Set down, character for character, everything in the records below from the line holding "ITEMS, Machiavellian: 20 -> 23" down to the line holding "ITEMS, Verbal intelligence: 45 -> 33", and no other line.
#### DATASET ####
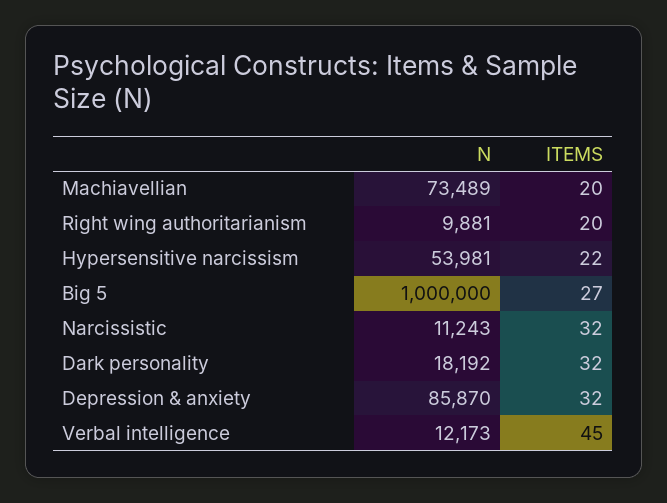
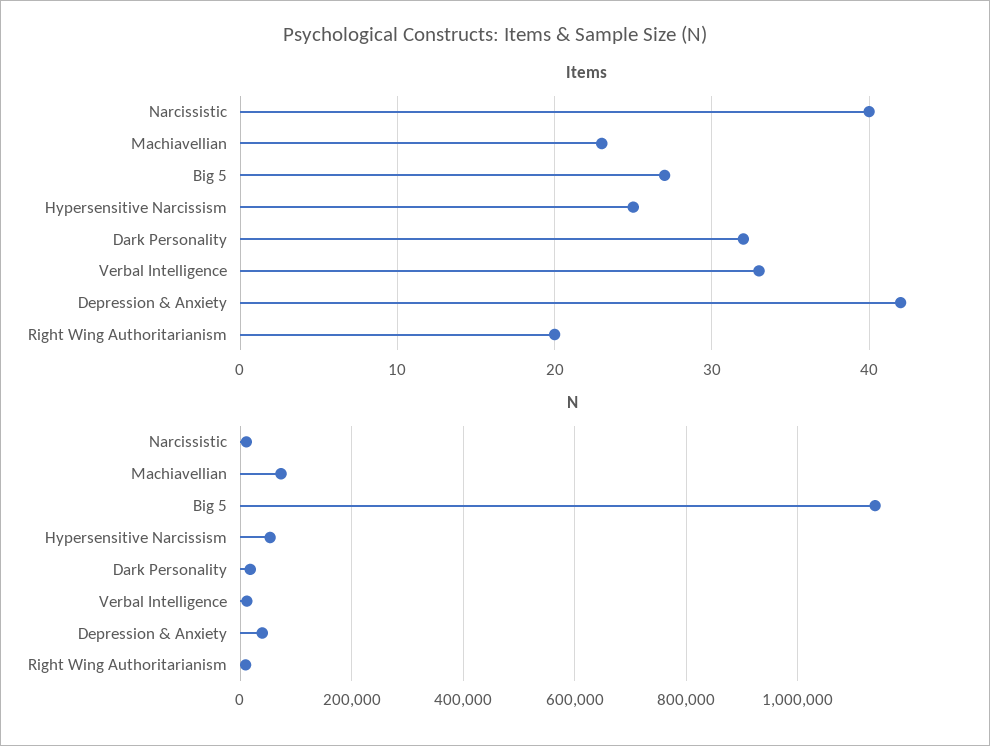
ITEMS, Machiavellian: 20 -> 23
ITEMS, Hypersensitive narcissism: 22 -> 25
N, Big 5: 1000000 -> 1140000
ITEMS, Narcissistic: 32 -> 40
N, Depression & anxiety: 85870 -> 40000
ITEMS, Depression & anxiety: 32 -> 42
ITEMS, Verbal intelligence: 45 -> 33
####
#### DATASET ####
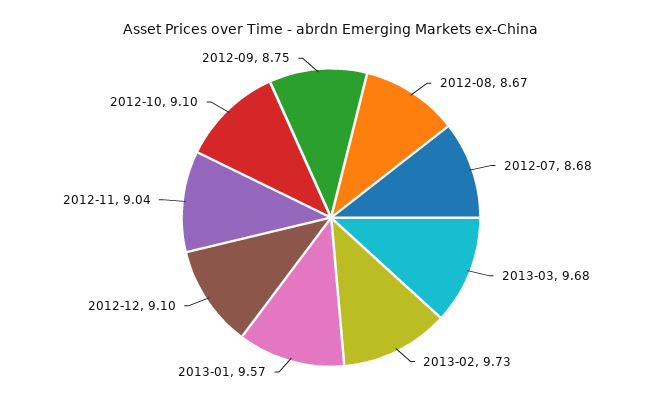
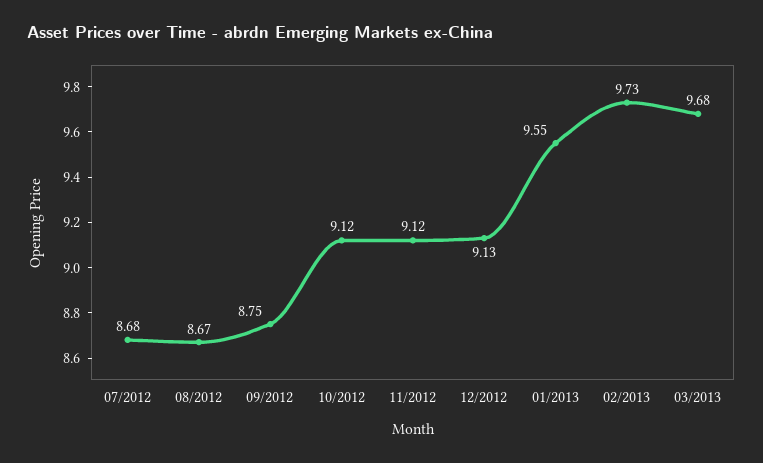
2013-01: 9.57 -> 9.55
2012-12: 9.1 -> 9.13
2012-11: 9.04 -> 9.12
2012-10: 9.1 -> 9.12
####
▶ RESPONSE TO THIS TASK
ITEMS, Machiavellian: 20 -> 23
ITEMS, Hypersensitive narcissism: 22 -> 25
N, Big 5: 1000000 -> 1140000
ITEMS, Narcissistic: 32 -> 40
N, Depression & anxiety: 85870 -> 40000
ITEMS, Depression & anxiety: 32 -> 42
ITEMS, Verbal intelligence: 45 -> 33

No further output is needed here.